Saved data entries
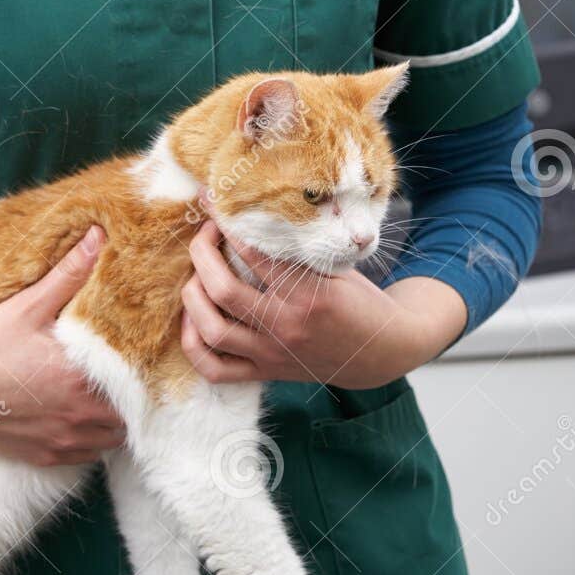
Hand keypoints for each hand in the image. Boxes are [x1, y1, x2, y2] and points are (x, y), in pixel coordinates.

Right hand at [0, 224, 127, 465]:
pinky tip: (77, 415)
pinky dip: (91, 440)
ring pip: (113, 438)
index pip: (136, 378)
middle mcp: (78, 415)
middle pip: (130, 411)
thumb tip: (98, 237)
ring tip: (103, 392)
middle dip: (130, 393)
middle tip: (123, 370)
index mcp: (80, 377)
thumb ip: (67, 275)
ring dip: (113, 418)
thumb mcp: (25, 307)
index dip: (142, 366)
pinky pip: (88, 456)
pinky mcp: (46, 457)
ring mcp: (63, 441)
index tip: (139, 350)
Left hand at [180, 192, 466, 388]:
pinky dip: (193, 344)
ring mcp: (272, 353)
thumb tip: (254, 214)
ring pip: (212, 329)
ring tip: (195, 274)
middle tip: (205, 234)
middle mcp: (286, 326)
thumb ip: (299, 248)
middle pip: (222, 289)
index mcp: (309, 295)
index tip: (212, 201)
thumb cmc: (361, 301)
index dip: (227, 222)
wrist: (382, 353)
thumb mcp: (339, 266)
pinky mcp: (265, 373)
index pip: (254, 253)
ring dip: (192, 296)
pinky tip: (193, 319)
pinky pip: (214, 369)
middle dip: (202, 253)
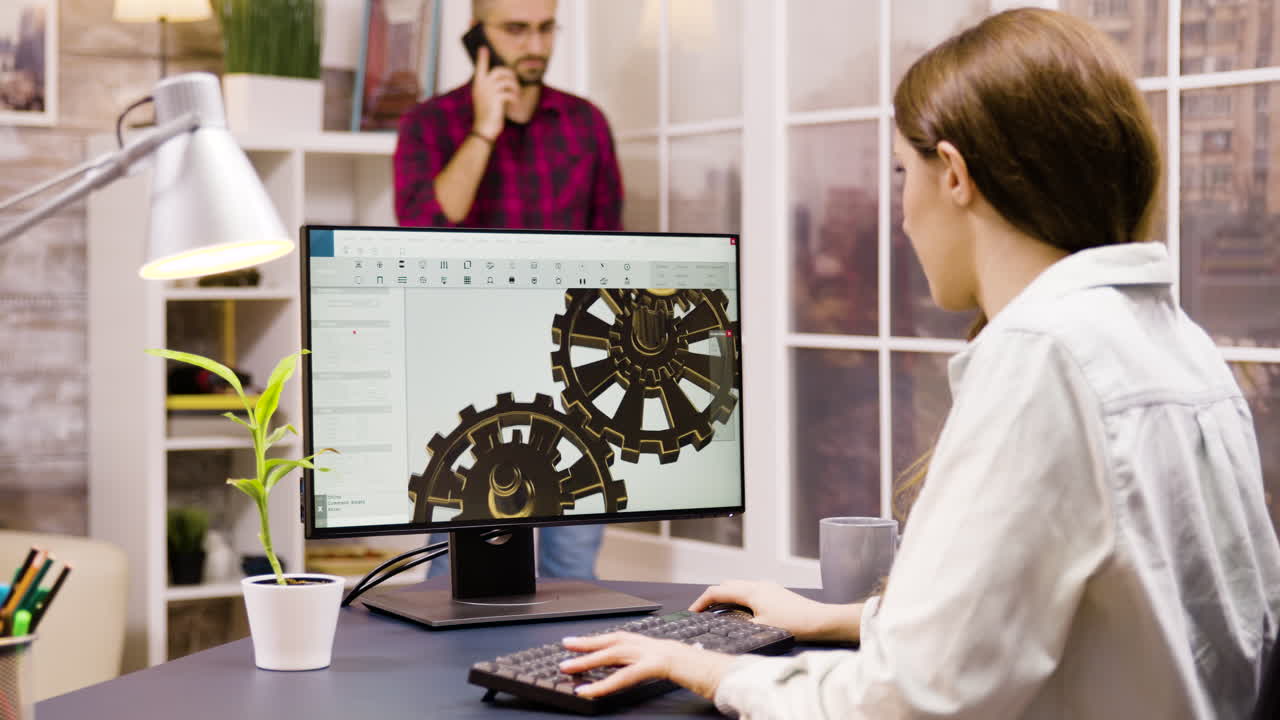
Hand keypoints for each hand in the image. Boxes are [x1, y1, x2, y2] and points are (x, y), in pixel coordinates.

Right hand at [471, 46, 516, 139]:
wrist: (484, 128)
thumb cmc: (486, 114)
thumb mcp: (485, 99)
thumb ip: (489, 88)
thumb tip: (503, 80)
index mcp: (478, 84)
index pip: (480, 67)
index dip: (482, 58)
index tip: (483, 48)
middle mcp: (482, 85)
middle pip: (499, 70)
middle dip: (510, 74)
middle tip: (515, 82)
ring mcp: (489, 91)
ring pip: (507, 81)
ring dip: (515, 88)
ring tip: (516, 95)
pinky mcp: (497, 98)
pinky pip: (510, 92)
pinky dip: (515, 97)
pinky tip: (514, 102)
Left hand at [560, 632, 735, 700]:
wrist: (729, 673)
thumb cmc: (708, 674)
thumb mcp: (678, 669)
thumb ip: (659, 668)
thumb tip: (640, 673)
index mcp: (658, 645)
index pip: (624, 639)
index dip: (601, 640)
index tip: (582, 642)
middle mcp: (655, 644)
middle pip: (614, 640)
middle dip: (587, 644)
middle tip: (564, 648)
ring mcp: (657, 651)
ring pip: (615, 653)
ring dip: (588, 661)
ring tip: (567, 668)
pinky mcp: (660, 664)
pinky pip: (626, 675)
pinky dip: (604, 684)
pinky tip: (588, 691)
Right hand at [691, 580, 862, 643]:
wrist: (820, 620)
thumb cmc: (794, 623)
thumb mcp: (761, 628)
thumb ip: (739, 626)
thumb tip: (723, 626)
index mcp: (751, 590)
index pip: (717, 591)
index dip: (702, 602)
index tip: (692, 612)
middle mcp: (757, 584)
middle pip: (726, 585)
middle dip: (711, 598)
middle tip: (702, 613)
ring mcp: (766, 587)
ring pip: (737, 587)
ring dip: (725, 598)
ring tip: (718, 615)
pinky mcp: (774, 593)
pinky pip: (748, 591)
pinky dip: (737, 599)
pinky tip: (740, 614)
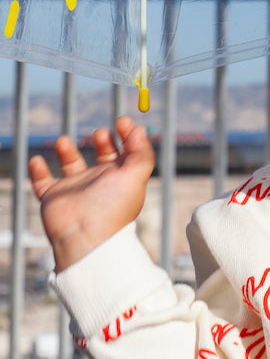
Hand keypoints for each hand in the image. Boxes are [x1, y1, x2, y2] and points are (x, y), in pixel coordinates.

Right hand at [30, 116, 154, 271]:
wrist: (85, 237)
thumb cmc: (114, 207)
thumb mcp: (136, 175)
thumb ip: (141, 152)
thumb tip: (141, 129)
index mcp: (122, 177)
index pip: (127, 151)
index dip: (127, 134)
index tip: (122, 120)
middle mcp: (100, 182)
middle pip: (103, 156)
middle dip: (103, 141)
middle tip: (101, 133)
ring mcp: (76, 190)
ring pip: (71, 165)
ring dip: (67, 151)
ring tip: (63, 140)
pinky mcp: (54, 198)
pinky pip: (43, 183)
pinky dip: (38, 171)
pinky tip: (38, 160)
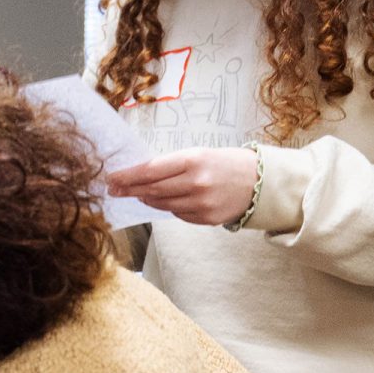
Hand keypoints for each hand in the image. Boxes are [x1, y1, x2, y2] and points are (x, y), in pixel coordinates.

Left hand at [107, 147, 258, 225]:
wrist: (262, 181)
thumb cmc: (225, 163)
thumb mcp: (199, 154)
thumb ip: (171, 165)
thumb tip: (139, 176)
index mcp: (192, 160)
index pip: (149, 170)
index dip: (127, 176)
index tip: (111, 178)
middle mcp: (196, 182)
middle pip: (151, 189)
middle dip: (129, 189)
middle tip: (114, 190)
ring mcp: (202, 203)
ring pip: (162, 204)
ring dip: (146, 199)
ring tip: (137, 194)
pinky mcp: (207, 218)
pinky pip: (178, 214)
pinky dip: (169, 207)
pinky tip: (166, 201)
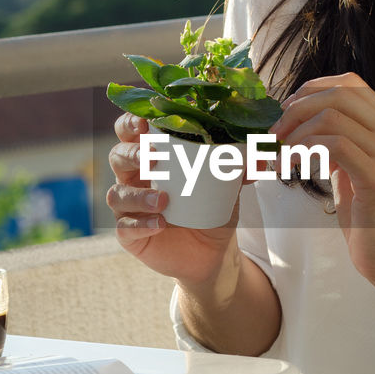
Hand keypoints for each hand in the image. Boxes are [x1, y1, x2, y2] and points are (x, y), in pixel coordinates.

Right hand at [106, 113, 240, 284]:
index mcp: (152, 157)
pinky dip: (141, 224)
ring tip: (163, 200)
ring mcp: (129, 207)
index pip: (130, 131)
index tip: (145, 121)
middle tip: (153, 157)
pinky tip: (160, 224)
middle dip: (132, 153)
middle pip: (118, 156)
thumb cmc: (213, 208)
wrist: (213, 252)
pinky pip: (125, 228)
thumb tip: (257, 156)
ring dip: (138, 194)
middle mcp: (134, 178)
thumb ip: (239, 168)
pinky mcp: (130, 234)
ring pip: (118, 194)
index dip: (131, 122)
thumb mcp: (227, 186)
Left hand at [270, 73, 374, 288]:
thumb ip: (340, 142)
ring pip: (333, 116)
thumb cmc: (370, 215)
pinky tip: (289, 166)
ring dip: (296, 131)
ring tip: (279, 153)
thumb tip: (305, 125)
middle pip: (339, 93)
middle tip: (275, 132)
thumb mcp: (354, 168)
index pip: (350, 83)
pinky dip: (303, 150)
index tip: (287, 110)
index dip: (313, 89)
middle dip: (299, 107)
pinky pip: (334, 144)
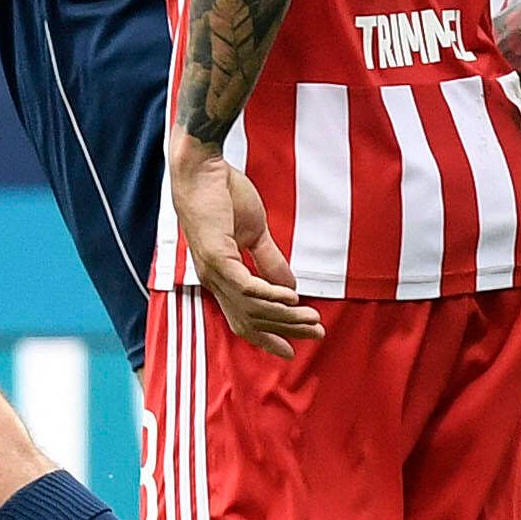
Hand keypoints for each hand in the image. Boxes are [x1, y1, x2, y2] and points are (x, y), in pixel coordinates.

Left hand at [169, 135, 319, 351]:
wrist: (203, 169)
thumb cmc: (223, 195)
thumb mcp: (255, 233)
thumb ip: (270, 261)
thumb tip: (292, 288)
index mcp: (221, 277)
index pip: (244, 318)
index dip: (268, 337)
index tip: (291, 350)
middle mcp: (214, 281)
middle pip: (252, 320)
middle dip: (286, 330)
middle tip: (317, 334)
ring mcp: (213, 271)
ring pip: (252, 307)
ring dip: (285, 316)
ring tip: (313, 318)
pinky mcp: (217, 257)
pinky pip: (247, 287)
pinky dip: (270, 296)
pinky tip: (291, 299)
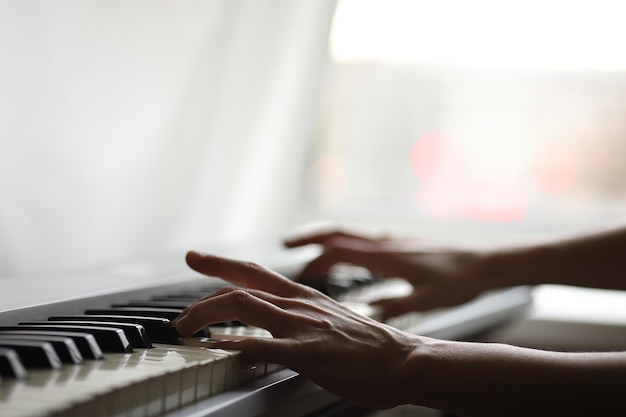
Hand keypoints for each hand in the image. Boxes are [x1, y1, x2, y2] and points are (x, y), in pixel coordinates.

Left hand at [174, 251, 424, 408]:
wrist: (405, 360)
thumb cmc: (370, 348)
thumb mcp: (331, 323)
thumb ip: (300, 321)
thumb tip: (272, 330)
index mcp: (304, 297)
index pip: (255, 271)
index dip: (222, 263)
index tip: (197, 257)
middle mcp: (299, 304)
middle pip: (241, 286)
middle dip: (204, 290)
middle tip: (181, 305)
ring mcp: (303, 326)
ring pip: (243, 305)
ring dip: (206, 314)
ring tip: (185, 328)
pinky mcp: (309, 353)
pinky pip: (264, 345)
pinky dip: (236, 346)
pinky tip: (219, 350)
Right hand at [285, 229, 490, 319]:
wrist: (486, 263)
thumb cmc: (459, 281)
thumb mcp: (427, 300)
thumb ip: (396, 306)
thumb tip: (368, 312)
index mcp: (387, 256)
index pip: (340, 250)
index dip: (315, 259)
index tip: (299, 270)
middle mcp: (385, 243)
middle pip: (338, 232)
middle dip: (309, 237)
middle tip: (286, 244)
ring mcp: (392, 241)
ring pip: (350, 233)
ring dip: (325, 239)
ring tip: (307, 249)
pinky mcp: (400, 245)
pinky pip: (363, 239)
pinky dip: (345, 244)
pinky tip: (346, 254)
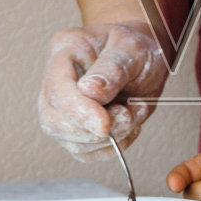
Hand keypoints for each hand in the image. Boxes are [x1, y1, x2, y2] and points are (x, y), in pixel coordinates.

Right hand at [37, 21, 169, 160]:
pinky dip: (111, 147)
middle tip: (127, 116)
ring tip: (133, 114)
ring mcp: (62, 106)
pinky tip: (128, 126)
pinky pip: (85, 152)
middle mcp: (56, 80)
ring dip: (107, 139)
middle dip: (91, 130)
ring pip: (69, 141)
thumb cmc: (137, 48)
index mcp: (66, 49)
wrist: (147, 57)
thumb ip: (112, 69)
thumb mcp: (132, 49)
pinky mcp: (76, 127)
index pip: (58, 88)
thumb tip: (89, 91)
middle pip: (53, 120)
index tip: (104, 124)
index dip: (78, 111)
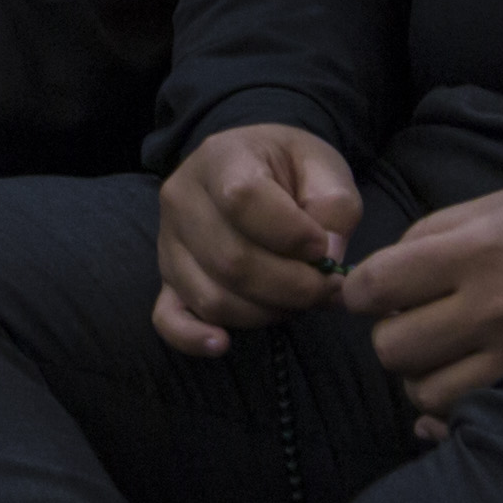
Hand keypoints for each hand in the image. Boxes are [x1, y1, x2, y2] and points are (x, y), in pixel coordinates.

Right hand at [152, 122, 362, 352]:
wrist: (250, 167)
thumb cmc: (288, 168)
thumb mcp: (322, 166)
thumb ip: (335, 206)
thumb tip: (326, 257)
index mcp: (220, 158)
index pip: (243, 200)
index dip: (290, 234)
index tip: (323, 246)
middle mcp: (182, 199)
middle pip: (232, 261)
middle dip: (292, 286)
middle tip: (326, 287)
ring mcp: (169, 243)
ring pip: (211, 297)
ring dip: (266, 312)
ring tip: (298, 300)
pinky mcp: (167, 279)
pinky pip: (167, 318)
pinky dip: (194, 338)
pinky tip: (222, 344)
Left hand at [343, 181, 502, 429]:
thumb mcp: (498, 204)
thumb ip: (432, 234)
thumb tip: (381, 275)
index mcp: (476, 250)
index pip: (378, 284)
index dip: (356, 292)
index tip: (366, 294)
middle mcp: (491, 307)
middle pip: (392, 347)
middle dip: (388, 334)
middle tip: (410, 321)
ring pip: (423, 392)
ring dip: (419, 374)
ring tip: (440, 352)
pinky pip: (468, 416)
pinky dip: (452, 406)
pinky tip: (461, 380)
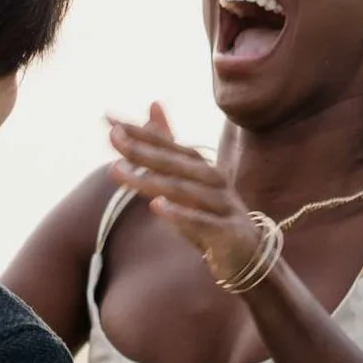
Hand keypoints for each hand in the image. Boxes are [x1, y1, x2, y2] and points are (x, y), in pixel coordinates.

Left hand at [105, 104, 274, 293]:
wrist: (252, 259)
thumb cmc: (214, 218)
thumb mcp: (189, 182)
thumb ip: (170, 147)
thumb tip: (153, 103)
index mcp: (204, 169)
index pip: (171, 146)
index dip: (141, 133)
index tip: (110, 121)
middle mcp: (216, 182)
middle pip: (176, 164)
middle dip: (143, 150)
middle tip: (112, 138)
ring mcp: (224, 207)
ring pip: (185, 190)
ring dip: (151, 180)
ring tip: (117, 171)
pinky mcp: (229, 234)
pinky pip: (203, 223)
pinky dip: (181, 214)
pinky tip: (157, 207)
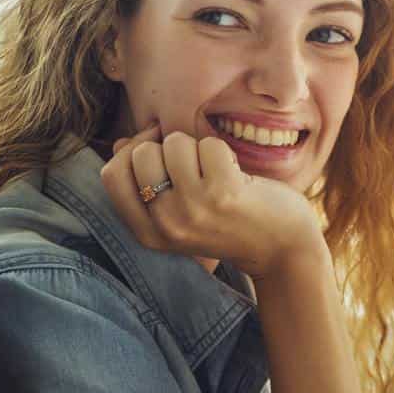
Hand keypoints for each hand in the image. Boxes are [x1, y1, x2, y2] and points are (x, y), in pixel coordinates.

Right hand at [100, 123, 322, 277]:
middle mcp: (165, 224)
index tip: (158, 150)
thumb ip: (148, 182)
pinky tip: (237, 177)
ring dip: (199, 148)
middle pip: (141, 154)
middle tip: (198, 169)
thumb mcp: (181, 215)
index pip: (111, 176)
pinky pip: (208, 145)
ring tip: (218, 174)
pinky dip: (224, 152)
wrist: (282, 250)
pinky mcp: (222, 193)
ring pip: (174, 143)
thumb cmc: (231, 223)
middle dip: (170, 147)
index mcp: (149, 233)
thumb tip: (122, 142)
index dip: (131, 152)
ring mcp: (193, 209)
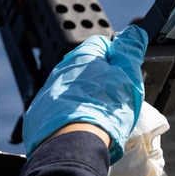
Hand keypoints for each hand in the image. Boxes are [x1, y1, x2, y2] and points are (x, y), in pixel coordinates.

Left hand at [23, 24, 147, 162]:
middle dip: (101, 79)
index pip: (102, 44)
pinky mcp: (39, 113)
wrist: (75, 143)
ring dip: (85, 97)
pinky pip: (60, 108)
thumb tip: (134, 32)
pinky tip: (81, 126)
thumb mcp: (128, 75)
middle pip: (87, 68)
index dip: (116, 58)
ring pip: (73, 89)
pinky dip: (70, 114)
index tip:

◆ Your objective ◆
Wherever a line in the data above holds "Right", copy that line.

◆ Task response ◆
Right hand at [0, 224, 127, 465]:
Right hand at [471, 46, 516, 139]:
Right hand at [691, 580, 862, 643]:
Right hand at [30, 116, 154, 271]:
Right hand at [106, 113, 240, 284]:
Right hand at [285, 229, 490, 319]:
Right hand at [37, 21, 169, 160]:
Right hand at [152, 122, 362, 352]:
Right hand at [100, 123, 322, 277]:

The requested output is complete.